View of “Like Life: Sculpture, Color, and the Body (1300–Now),” 2018.

“Like Life” suggests that lifelikeness is the core business of Western sculpture. The historical platform it puts under contemporary practice makes it a near manifesto of plenty more to come. The 117 deftly chosen items for this exhibition range from gems of naturalism by great names (Donatello’s Bust of Niccolò da Uzzano, ca. 1430, which may have been modeled after the subject’s death mask), to forensic gadgets and philosophical toys by nonartists, such as the Auto-Icon of Jeremy Bentham, 1832 (a life-size effigy of the titular philosopher that contains his skeleton, casually seated in his brand new vitrine, wearing his own clothes, holding his favorite walking stick).
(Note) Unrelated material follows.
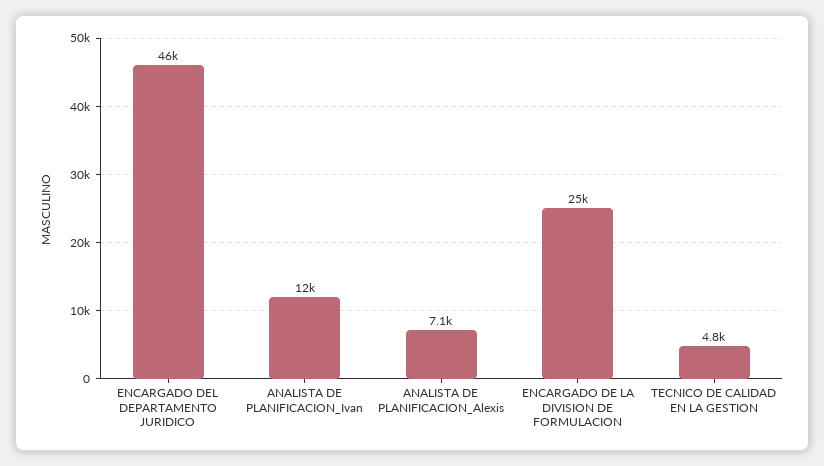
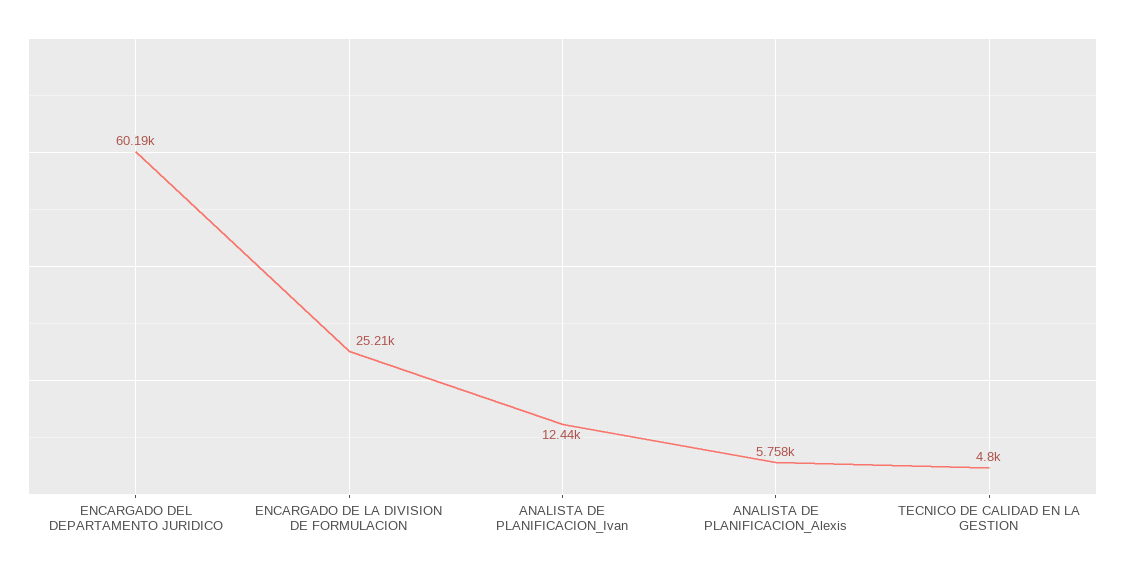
ENCARGADO DEL DEPARTAMENTO JURIDICO: 46000 -> 60190
ANALISTA DE PLANIFICACION_Alexis: 7100 -> 5758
That item granddaddies the work of living artists whose hyperlikenesses close the exhibition parentheses: Duane Hanson, Ron Mueck, Elmgreen & Dragset, and Charles Ray among them.

Keynote catalogue essays insist that lifelikeness requires color, and accuse the historical critics who imposed the white monochrome of excavated statuary as the one color of high art. The exhibition contents rather unmake that thesis. Clearly, artists (the ancients included) couldn’t ever keep their hands off the weirdest realness they could get, and color was only one tool in the box. The spellbound work of verisimilitude, although often tedious, never paused and has perhaps never been busier than today.

From color to technology—will it bring us yet-undreamed-of queasiness? The latest in hypericons, Goshka Macuga’s To the Son of Man Who Ate the Scroll, 2016, is a life-size seated figure that wakes, blinks, gestures, and talks. Yet some of the far less “real” things here move us with not so much reality; it’s often only a very slight coup de théâtre that accosts us. Rodin’s glass-paste Mask of Hanako, Type E, 1911, weakly pigmented and lying back in a modest vitrine (Rodin kept it on a pillow), is a fair example. Just a little lifelikeness may be enough.